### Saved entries
↓↓↓

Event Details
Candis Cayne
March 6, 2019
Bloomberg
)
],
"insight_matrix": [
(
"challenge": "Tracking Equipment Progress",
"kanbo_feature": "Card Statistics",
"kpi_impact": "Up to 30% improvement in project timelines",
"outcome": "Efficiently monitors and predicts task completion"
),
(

↑↑↑

### INSTRUCTIONS TO FOLLOW
Repeat the data in full. Nothing may be dropped or altered.

### EXPECTED OUTPUT
Event Details
Candis Cayne
March 6, 2019
Bloomberg
)
],
"insight_matrix": [
(
"challenge": "Tracking Equipment Progress",
"kanbo_feature": "Card Statistics",
"kpi_impact": "Up to 30% improvement in project timelines",
"outcome": "Efficiently monitors and predicts task completion"
),
(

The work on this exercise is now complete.